++++ Supplied data
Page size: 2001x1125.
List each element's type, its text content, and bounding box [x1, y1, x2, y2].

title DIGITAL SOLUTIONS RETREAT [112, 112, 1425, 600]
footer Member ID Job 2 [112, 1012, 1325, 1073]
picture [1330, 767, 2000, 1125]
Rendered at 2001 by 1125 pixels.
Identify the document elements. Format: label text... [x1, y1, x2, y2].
++++++++
++++ Supplied data
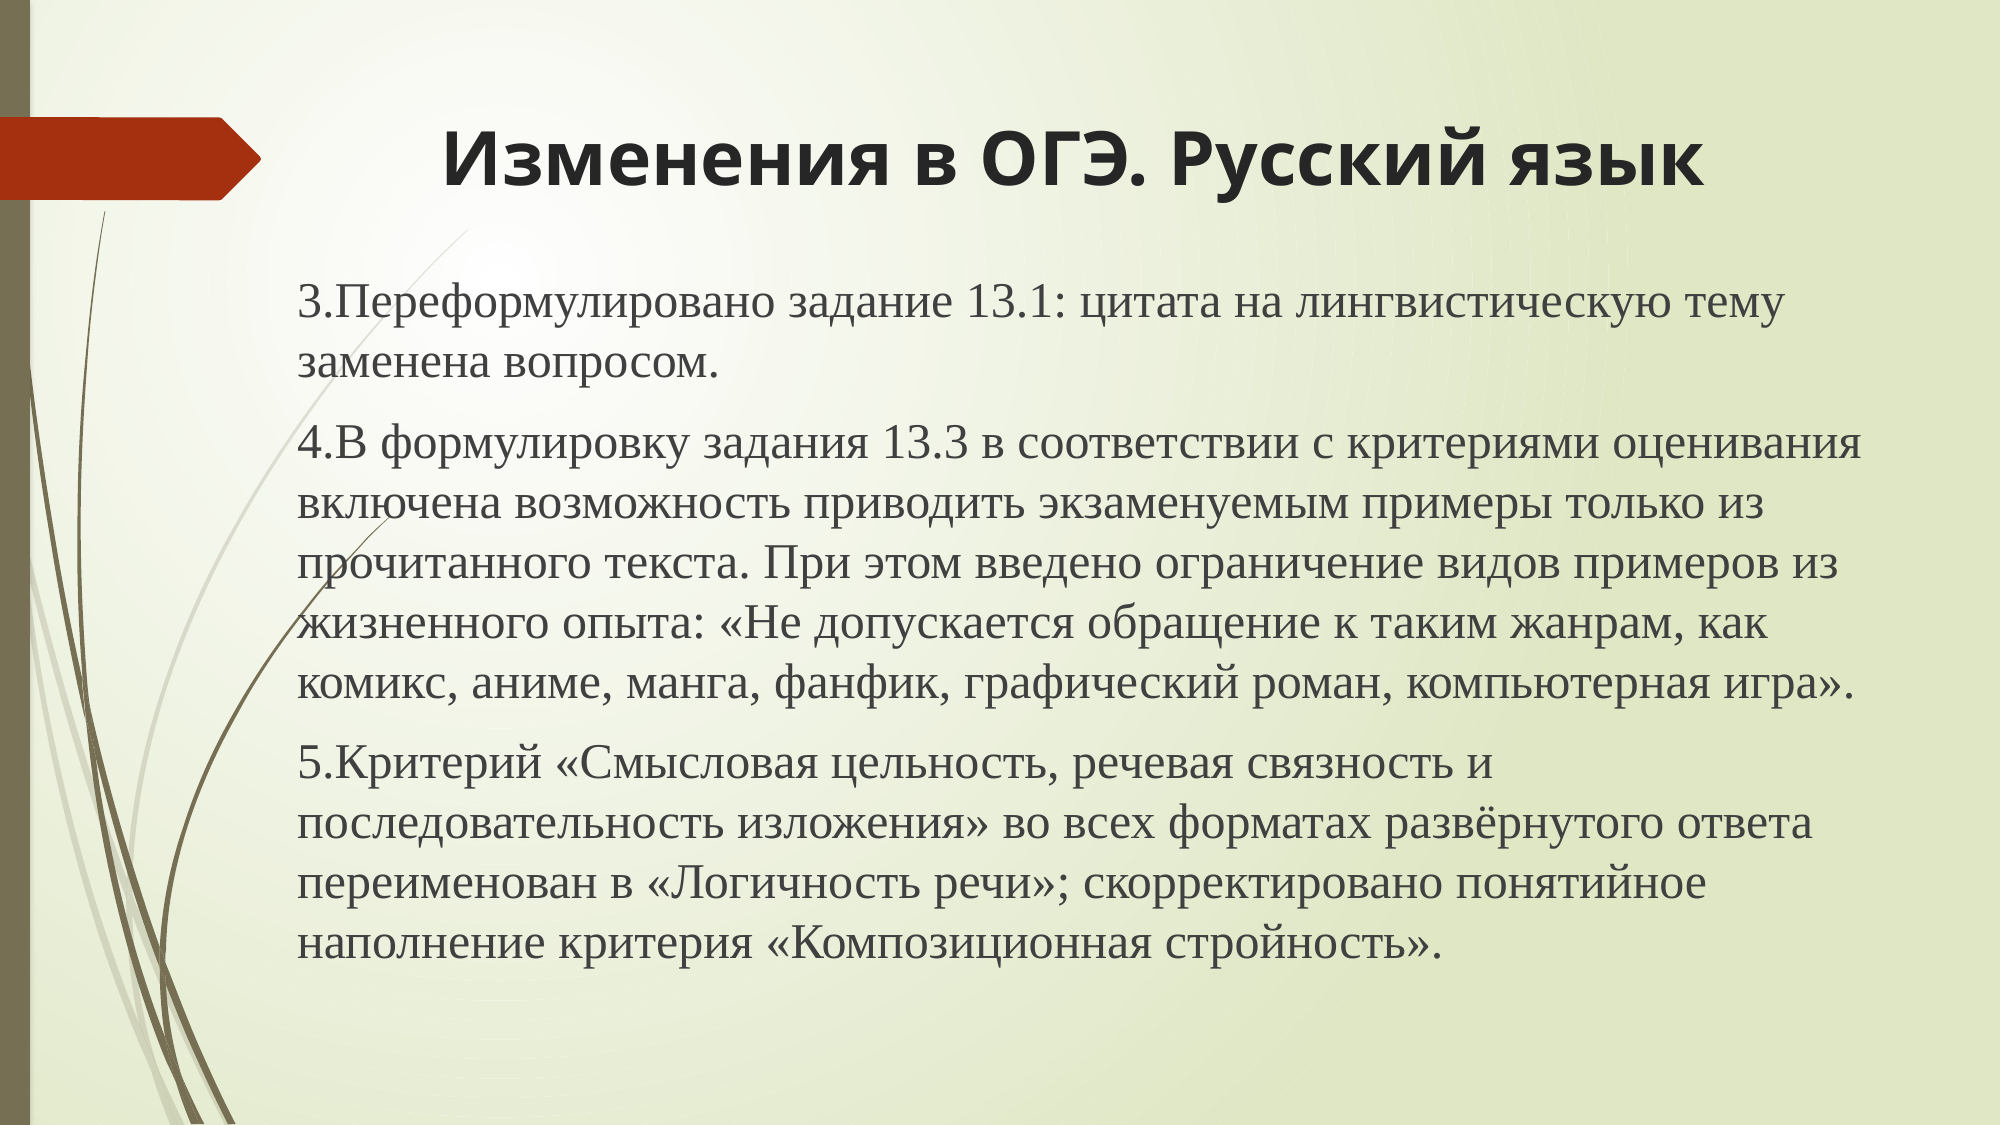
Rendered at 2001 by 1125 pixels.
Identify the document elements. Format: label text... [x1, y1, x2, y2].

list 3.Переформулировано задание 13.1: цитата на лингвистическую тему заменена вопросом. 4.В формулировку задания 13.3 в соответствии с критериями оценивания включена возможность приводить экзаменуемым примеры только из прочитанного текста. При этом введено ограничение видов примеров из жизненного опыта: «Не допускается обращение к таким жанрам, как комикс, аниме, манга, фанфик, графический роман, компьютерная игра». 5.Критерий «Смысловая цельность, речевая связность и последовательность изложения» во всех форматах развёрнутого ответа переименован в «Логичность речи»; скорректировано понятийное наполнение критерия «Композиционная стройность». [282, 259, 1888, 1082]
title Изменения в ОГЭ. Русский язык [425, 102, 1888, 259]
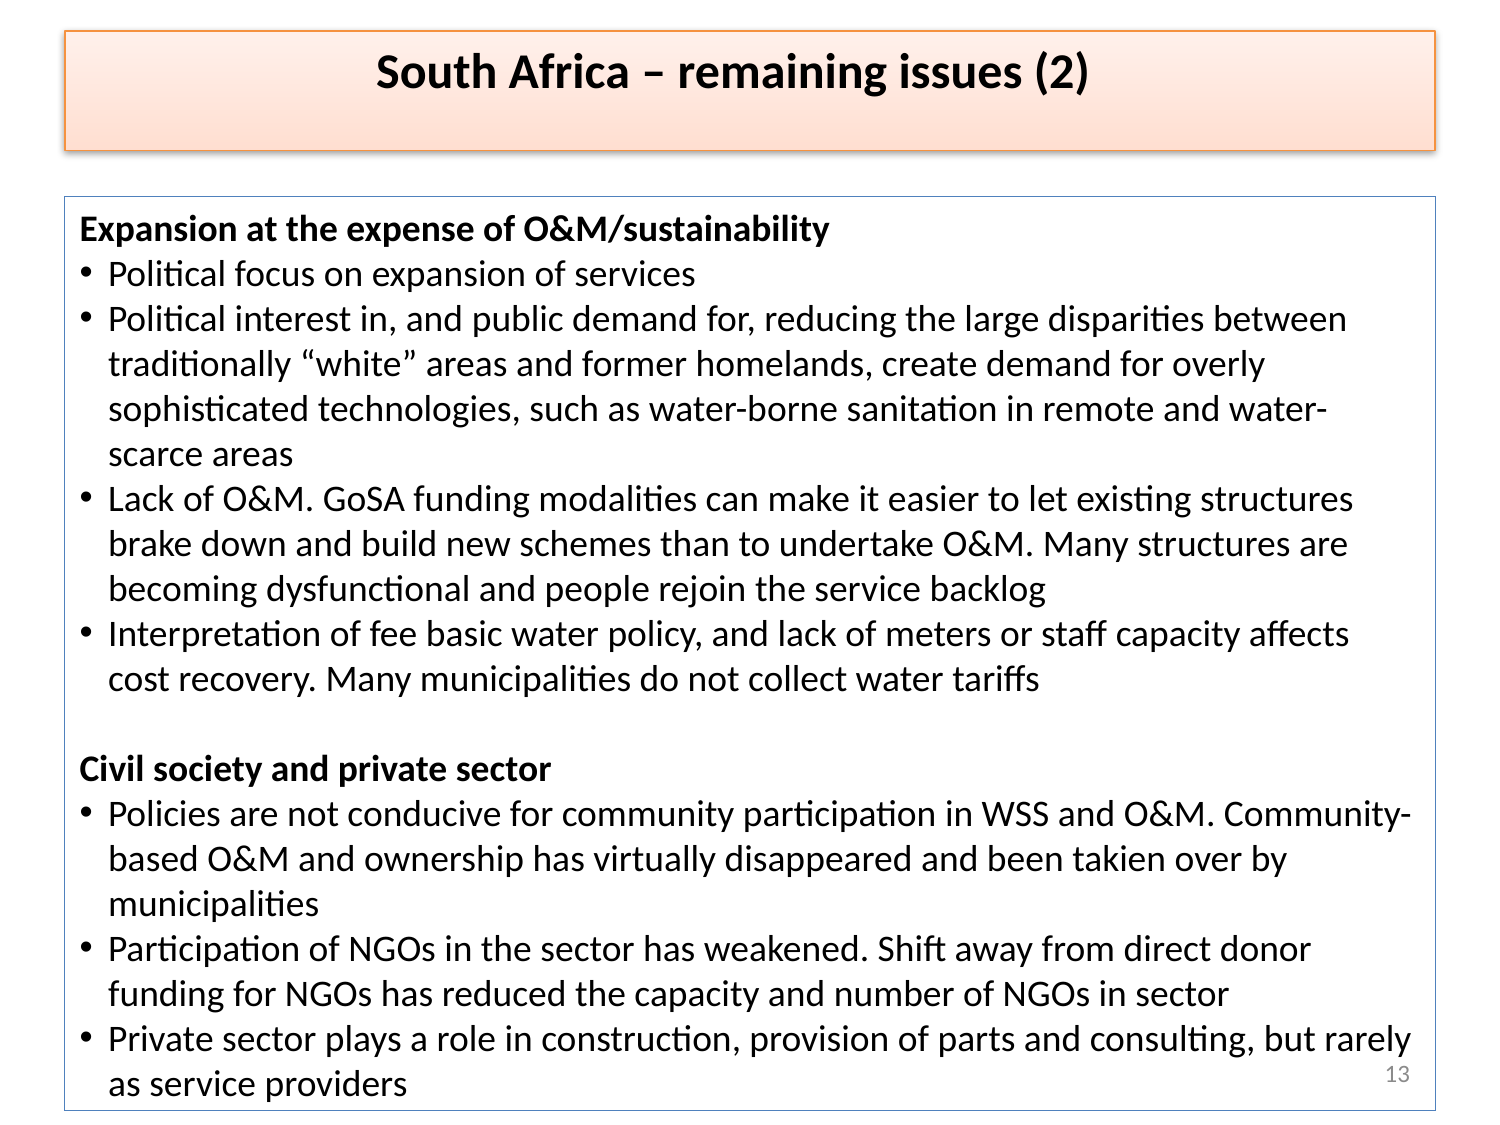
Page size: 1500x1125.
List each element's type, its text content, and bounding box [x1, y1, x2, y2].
++++++++
++++ Supplied data
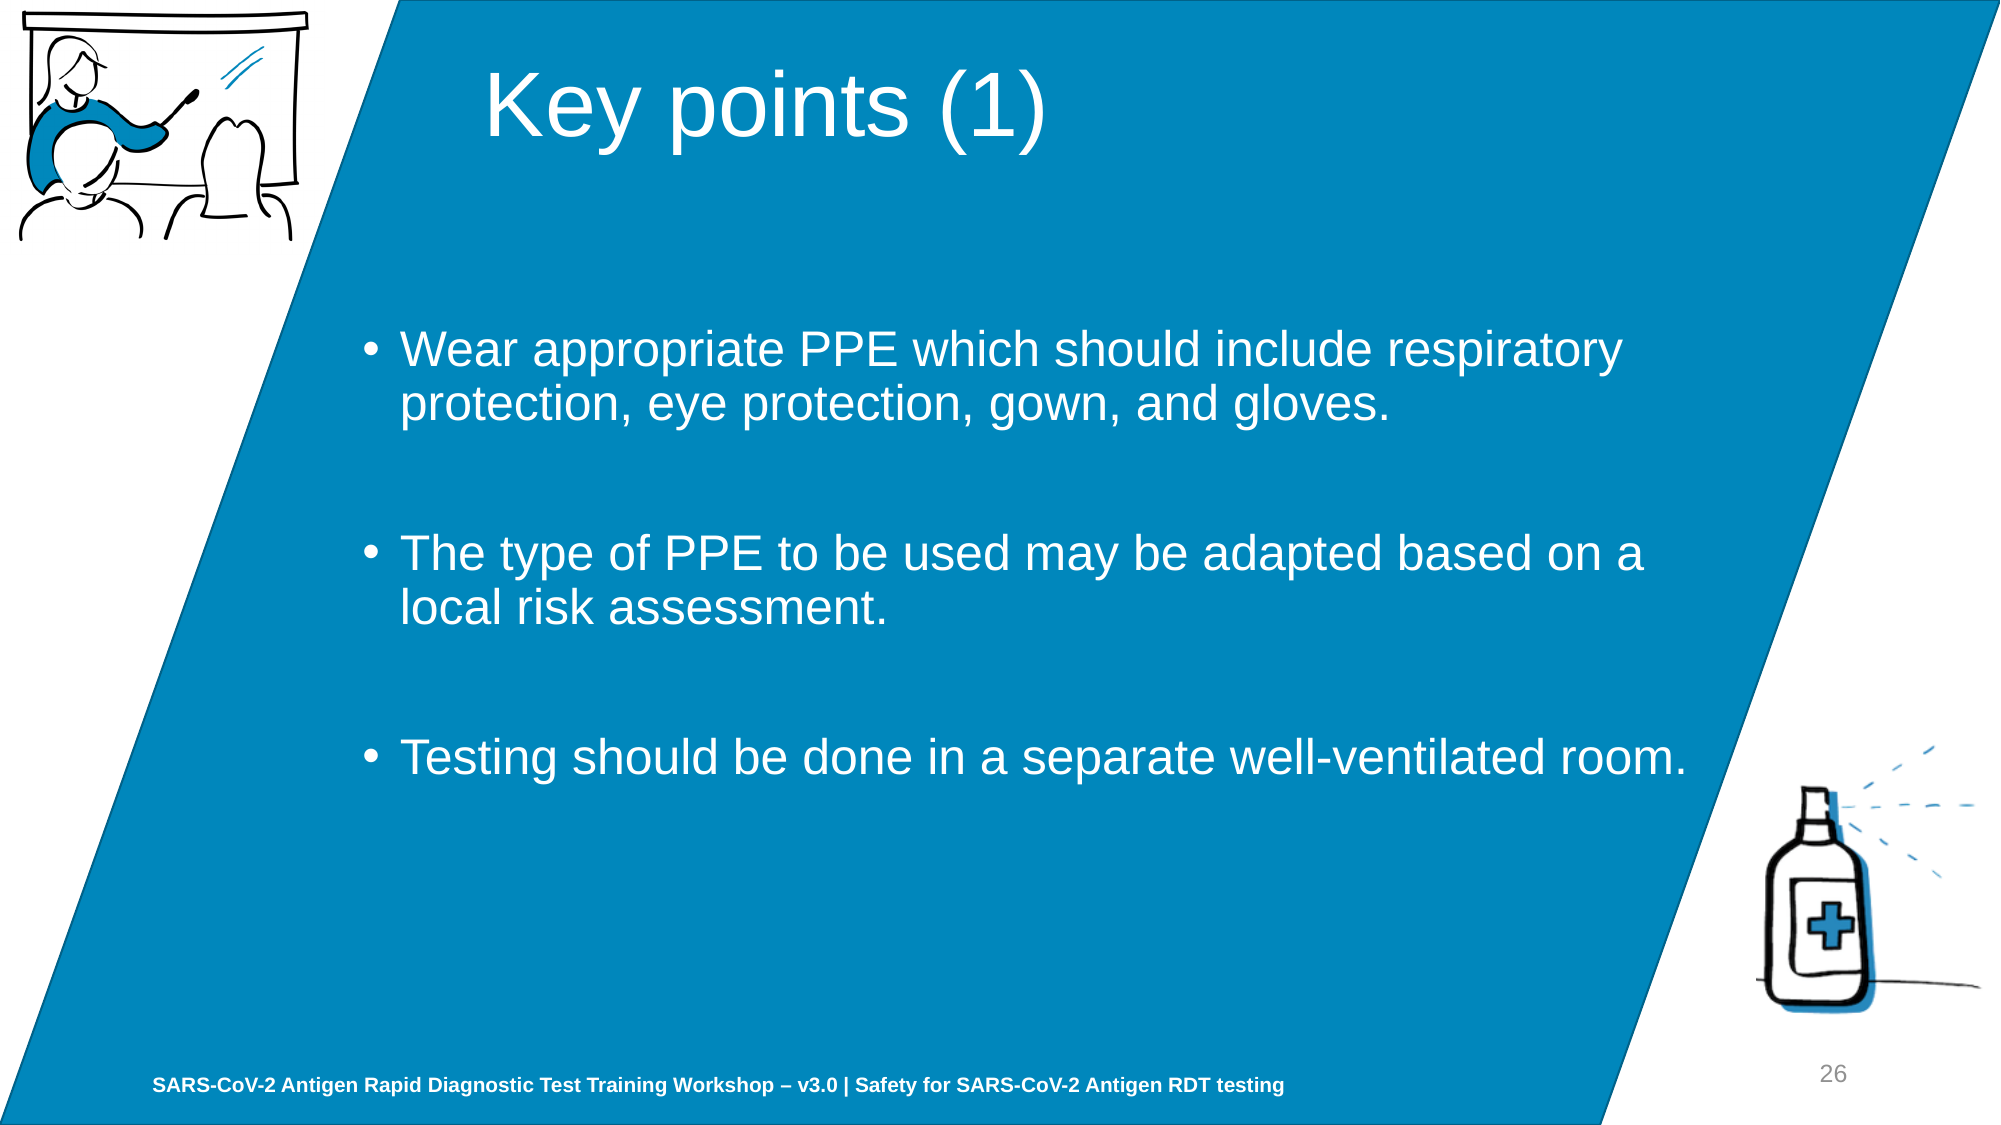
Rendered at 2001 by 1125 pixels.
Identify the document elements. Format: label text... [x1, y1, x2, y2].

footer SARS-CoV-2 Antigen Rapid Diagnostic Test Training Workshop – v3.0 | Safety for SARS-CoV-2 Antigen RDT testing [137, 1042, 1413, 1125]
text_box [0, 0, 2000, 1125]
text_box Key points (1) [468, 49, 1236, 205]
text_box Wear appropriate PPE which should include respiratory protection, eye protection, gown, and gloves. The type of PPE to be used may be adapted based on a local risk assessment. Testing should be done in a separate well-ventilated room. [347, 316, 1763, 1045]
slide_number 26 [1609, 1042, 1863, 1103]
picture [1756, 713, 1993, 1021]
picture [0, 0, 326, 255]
++++++++
What the task requires => The expected answer is a copy of every line in the entries that holds the word "Page".

Solution for this problem =>
Page size: 2001x1125.
Page size: 1500x1125.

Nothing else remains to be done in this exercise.